TASK OBJECTIVE. Please reproduce the listing below exactly, leaving out every picture.

DATA FOR THIS EXERCISE.
#####

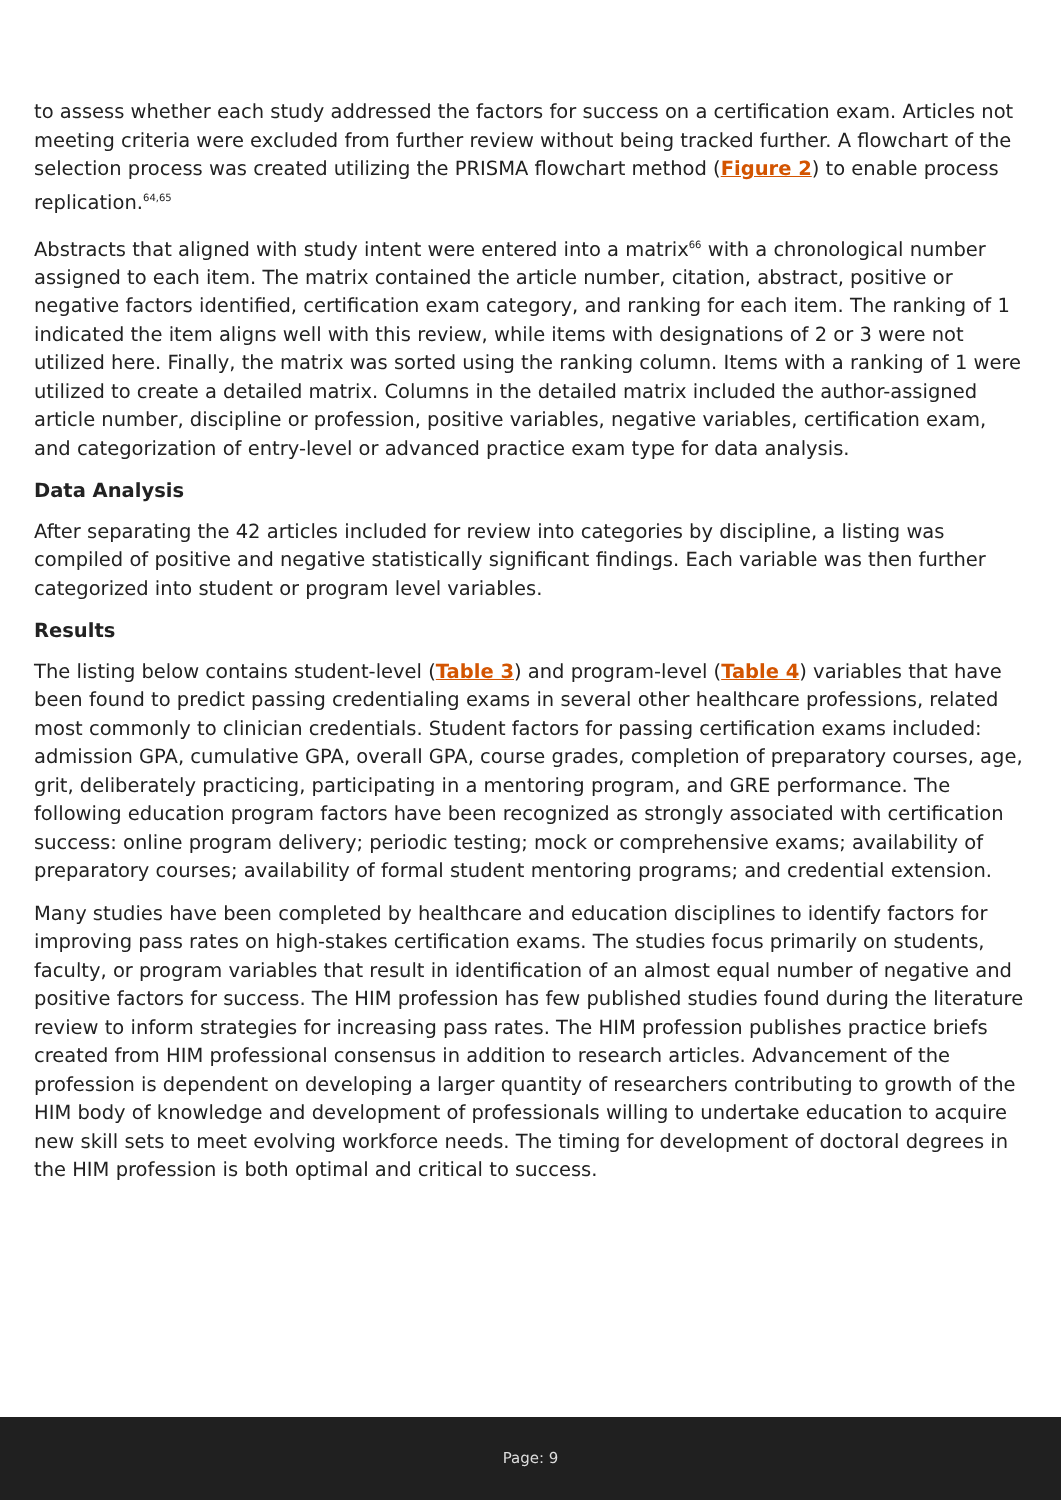to assess whether each study addressed the factors for success on a certification exam. Articles not meeting criteria were excluded from further review without being tracked further. A flowchart of the selection process was created utilizing the PRISMA flowchart method (Figure 2) to enable process replication.<sup>64,65</sup>
Abstracts that aligned with study intent were entered into a matrix<sup>66</sup> with a chronological number assigned to each item. The matrix contained the article number, citation, abstract, positive or negative factors identified, certification exam category, and ranking for each item. The ranking of 1 indicated the item aligns well with this review, while items with designations of 2 or 3 were not utilized here. Finally, the matrix was sorted using the ranking column. Items with a ranking of 1 were utilized to create a detailed matrix. Columns in the detailed matrix included the author-assigned article number, discipline or profession, positive variables, negative variables, certification exam, and categorization of entry-level or advanced practice exam type for data analysis.
Data Analysis
After separating the 42 articles included for review into categories by discipline, a listing was compiled of positive and negative statistically significant findings. Each variable was then further categorized into student or program level variables.
Results
The listing below contains student-level (Table 3) and program-level (Table 4) variables that have been found to predict passing credentialing exams in several other healthcare professions, related most commonly to clinician credentials. Student factors for passing certification exams included: admission GPA, cumulative GPA, overall GPA, course grades, completion of preparatory courses, age, grit, deliberately practicing, participating in a mentoring program, and GRE performance. The following education program factors have been recognized as strongly associated with certification success: online program delivery; periodic testing; mock or comprehensive exams; availability of preparatory courses; availability of formal student mentoring programs; and credential extension.
Many studies have been completed by healthcare and education disciplines to identify factors for improving pass rates on high-stakes certification exams. The studies focus primarily on students, faculty, or program variables that result in identification of an almost equal number of negative and positive factors for success. The HIM profession has few published studies found during the literature review to inform strategies for increasing pass rates. The HIM profession publishes practice briefs created from HIM professional consensus in addition to research articles. Advancement of the profession is dependent on developing a larger quantity of researchers contributing to growth of the HIM body of knowledge and development of professionals willing to undertake education to acquire new skill sets to meet evolving workforce needs. The timing for development of doctoral degrees in the HIM profession is both optimal and critical to success.
Page: 9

#####

WORKED SOLUTION.
to assess whether each study addressed the factors for success on a certification exam. Articles not meeting criteria were excluded from further review without being tracked further. A flowchart of the selection process was created utilizing the PRISMA flowchart method (Figure 2) to enable process replication.<sup>64,65</sup>
Abstracts that aligned with study intent were entered into a matrix<sup>66</sup> with a chronological number assigned to each item. The matrix contained the article number, citation, abstract, positive or negative factors identified, certification exam category, and ranking for each item. The ranking of 1 indicated the item aligns well with this review, while items with designations of 2 or 3 were not utilized here. Finally, the matrix was sorted using the ranking column. Items with a ranking of 1 were utilized to create a detailed matrix. Columns in the detailed matrix included the author-assigned article number, discipline or profession, positive variables, negative variables, certification exam, and categorization of entry-level or advanced practice exam type for data analysis.
Data Analysis
After separating the 42 articles included for review into categories by discipline, a listing was compiled of positive and negative statistically significant findings. Each variable was then further categorized into student or program level variables.
Results
The listing below contains student-level (Table 3) and program-level (Table 4) variables that have been found to predict passing credentialing exams in several other healthcare professions, related most commonly to clinician credentials. Student factors for passing certification exams included: admission GPA, cumulative GPA, overall GPA, course grades, completion of preparatory courses, age, grit, deliberately practicing, participating in a mentoring program, and GRE performance. The following education program factors have been recognized as strongly associated with certification success: online program delivery; periodic testing; mock or comprehensive exams; availability of preparatory courses; availability of formal student mentoring programs; and credential extension.
Many studies have been completed by healthcare and education disciplines to identify factors for improving pass rates on high-stakes certification exams. The studies focus primarily on students, faculty, or program variables that result in identification of an almost equal number of negative and positive factors for success. The HIM profession has few published studies found during the literature review to inform strategies for increasing pass rates. The HIM profession publishes practice briefs created from HIM professional consensus in addition to research articles. Advancement of the profession is dependent on developing a larger quantity of researchers contributing to growth of the HIM body of knowledge and development of professionals willing to undertake education to acquire new skill sets to meet evolving workforce needs. The timing for development of doctoral degrees in the HIM profession is both optimal and critical to success.
Page: 9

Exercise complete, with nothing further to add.